Read my Ph.D. dissertation.  good speedups are easy on worst-first move
ordering searches.  They are easy on best-first move ordering.  They are not
easy on normal chess-engine tree ordering...

that is independent of time or anything.  The old Cray's (C90 that I used in
the JICCA paper for example) is as fast as anything today...




>
>>
>>
>>>
>>>I can only remember a single article 'crafty goes deep' where some
>>>deeper searches were done.
>>>
>>
>>
>>
>>Find the DTS article.  It had deep searches.
>>
>>And please don't start the "but Cray Blitz didn't use null-move R=3"
>
>You got 2.0, i get 2.0.
>
>Now you say i'm big shit somehow.
>
>Why?
>
>Note that the statement that i could do things on 1 processor quicker then
>i can proof incorrect. If you can do the same thing which you do on 2
>processor but now on 1 processor, then that would implicitly mean that
>2 processors are deterministic. Because behaviour at 1 processor is
>deterministic for me.
>
>At 2 it is not.

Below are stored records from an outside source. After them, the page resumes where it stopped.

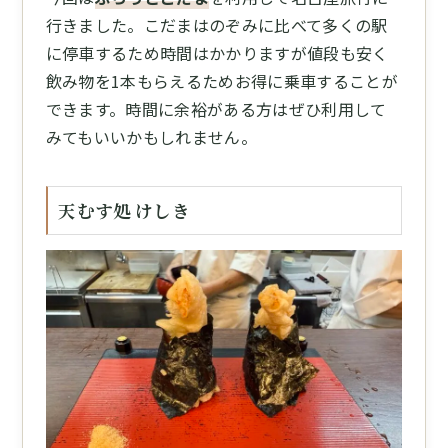
行きました。こだまはのぞみに比べて多くの駅
に停車するため時間はかかりますが値段も安く
飲み物を1本もらえるためお得に乗車することが
できます。時間に余裕がある方はぜひ利用して
みてもいいかもしれません。
天むす処 けしき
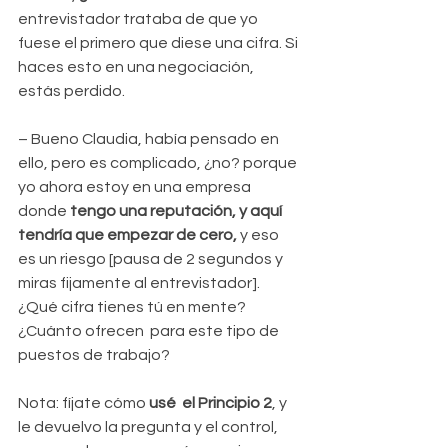
entrevistador trataba de que yo 
fuese el primero que diese una cifra. Si 
haces esto en una negociación, 
estás perdido.
– Bueno Claudia, había pensado en 
ello, pero es complicado, ¿no? porque 
yo ahora estoy en una empresa 
donde 
tengo una reputación, y aquí 
tendría que empezar de cero, 
y eso 
es un riesgo [pausa de 2 segundos y 
miras fijamente al entrevistador]. 
¿Qué cifra tienes tú en mente? 
¿Cuánto ofrecen  para este tipo de 
puestos de trabajo?
Nota: fíjate cómo 
usé  el Principio 2
, y 
le devuelvo la pregunta y el control,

So i cannot do what i do on 2 processors in one process.
>
>How's that?
>
>>and such nonsense.  I'll be happy to show you that the parallel speedup in
>>Crafty is 100% independent of null-move usage.  I can turn it off totally,
>
>Crafty is recursive Bob. You keep splitting at the wrong points too,
>i have no idea what kind of difference that shows, more interesting is
>if you can get cray blitz alive again and run it for my part at an old
>cray but then with R=3 , no singular extensions and futility turned off.
>
>the interesting thing which you also didn't write down in your articles,
>probably because of space is the speedup you get at the different depths.
>
>speedup at 8 ply, 9 ply, 10 ply, 11 ply , 12 ply etc.
>
>To see a graph of it.
>
>>use R=1 (or with a simple source change make it non-recursive R=1 just like
>>CB) and produce some parallel speedup numbers.  The speedup is independent of
>>null-move although the overall search depth shrinks as expected.
>
>>Old SMP articles are not junk.  If I were going to criticize _any_ SMP issues
>>that have been reported, it would be anyone that claims that a speedup of > 2.0
>>is possible, while talking about how his move ordering is better than anybody
>>else's.  It simply isn't possible for _both_ of those conditions to be true.
>
>The difference is i never claimed it to be non improvable. You did a few years
>ago though. You were not the only one saying it was hardly improvable.
>
>>One or the other, maybe.  But a speedup > 2 means big problems in the non-
>>parallel search.
>
>
>>
>>
>>>>
>>>>>  Now, if that improvement isn't made, then you're testing a good
>>>>>>parallel implementation against a poor sequential implementation, so your
>>>>>>speedup value is meaningless.
>>>>>>
>>>>>>Dave
>>>>>
>>>>>The speedup value is not meaningless because it is possible that the cutomer
>>>>>need to choose between poor sequential implementation and good parrallel
>>>>>implentation so from the customer's point of view it may be important to know it
>>>>>before deciding if to buy a machine with more processors.
>>>>
>>>>Parallel speedup is a scientific concept, used when reporting analyses of
>>>>parallel search performance.  What form of product is shipped to a chess
>>>>software program customer is quite irrelevant.